2. Ascertaining the differences between the prior art and the claims at issue.
3. Resolving the level of ordinary skill in the pertinent art.
4. Considering objective evidence present in the application indicating obviousness or nonobviousness.
This application currently names joint inventors. In considering patentability of the claims the examiner presumes that the subject matter of the various claims was commonly owned as of the effective filing date of the claimed invention(s) absent any evidence to the contrary. Applicant is advised of the obligation under 37 CFR 1.56 to point out the inventor and effective filing dates of each claim that was not commonly owned as of the effective filing date of the later invention in order for the examiner to consider the applicability of 35 U.S.C. 102(b)(2)(C) for any potential 35 U.S.C. 102(a)(2) prior art against the later invention.
Claim Construction
The preamble terminology “…for iron oxide and/or hydroxide” is construed as a statement of intended utility. If the body of a claim fully and intrinsically sets forth all of the limitations of the claimed invention, and the preamble merely states, for example, the purpose or intended use of the invention, rather than any distinct definition of any of the claimed invention’s limitations, then the preamble is not considered a limitation and is of no significance to claim construction.
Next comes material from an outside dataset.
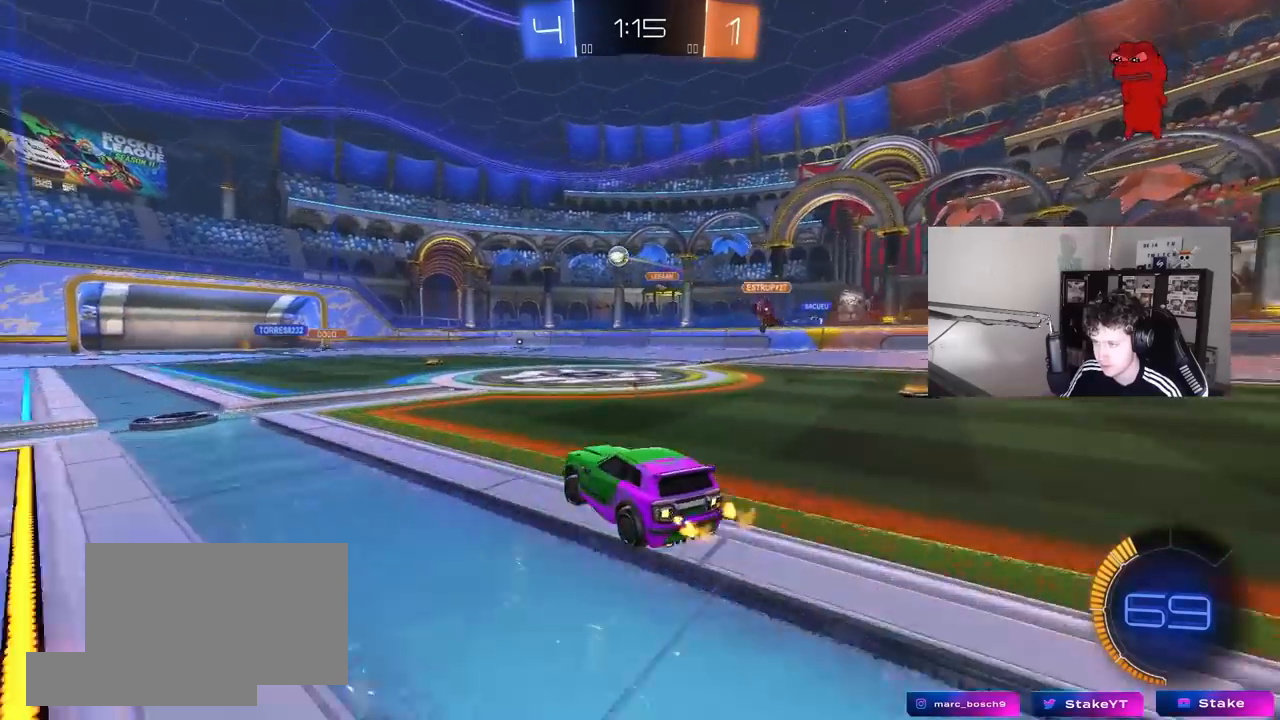
{"keys": ["a", "s", "shift"], "mouse": ["right"], "mouse_move": "still", "events": [[167, "a", "up"], [167, "d", "down"], [217, "mouse_left", "down"], [217, "mouse_right", "down"], [317, "a", "down"], [317, "d", "up"], [317, "mouse_right", "up"], [317, "shift", "down"], [367, "mouse_right", "down"], [450, "s", "down"], [450, "w", "up"], [500, "mouse_left", "up"]]}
Shoes by Firebug LLC v. Stride Rite Children’s Grp., LLC, 962 F.3d 1362, 2020 USPQ2d 10701 (Fed. Cir. 2020).
Claim(s) 1-7, 11-12 is/are rejected under 35 U.S.C. 103 as being unpatentable over either JP 2018-127661A or US 2004/0102344A1.
JP 2018-127661A discloses a liquid capable of removing iron oxide and suppressing generation of rust (para 0057 translation). The liquid comprises thiourea/H2O (instant component A), a chelator such as aminocarboxylic acid (instant component B), and a nonionic surfactant, which may be trimethylamine or monomethylamine (instant component C) (see para 006; 0010; 0016; 0019; 0022). The reference teaches a pH range of 8.5-12 (para 0018), and overlapping amounts of each of instant components A-C (para 0015; examples).
US 2004/0102344A1 discloses an alkaline (pH 7-9) for removal of rust. The aqueous solution comprises a thiourea dioxide (instant component A), a chelator such as aminocarboxylic acid (instant component B), and a basic compound which may be an amine (instant component C) (see para 0012; 0017; 0018; 0021-0024; ). The reference teaches a pH range of 7-9 (para 0039), and overlapping amounts of each of instant components A-C (para 0024; examples).
Although the references do not disclose the claimed combination of reducing agent, water-soluble chelating agent, and amine compound with sufficient specificity to anticipate the above listed claims, the examiner submits that the claimed selection of materials would have been obvious to the skilled artisan because such compositions fall within the scope of those taught by the above prior art. Therefore, one of ordinary skill in the art would have had a reasonable expectation of success, because such a rust removal composition containing the claimed components is expressly suggested by the above disclosures and therefore is an obvious formulation. All of the claimed elements were known in the prior art and one skilled in the art could have combined the elements as claimed by known methods with no change in their respective functions, and the combination would have yielded predictable results to one of ordinary skill in the art at the time of the invention (KSR International Co. v. Teleflex Inc., 82 USPQ2d 1385 (2007)).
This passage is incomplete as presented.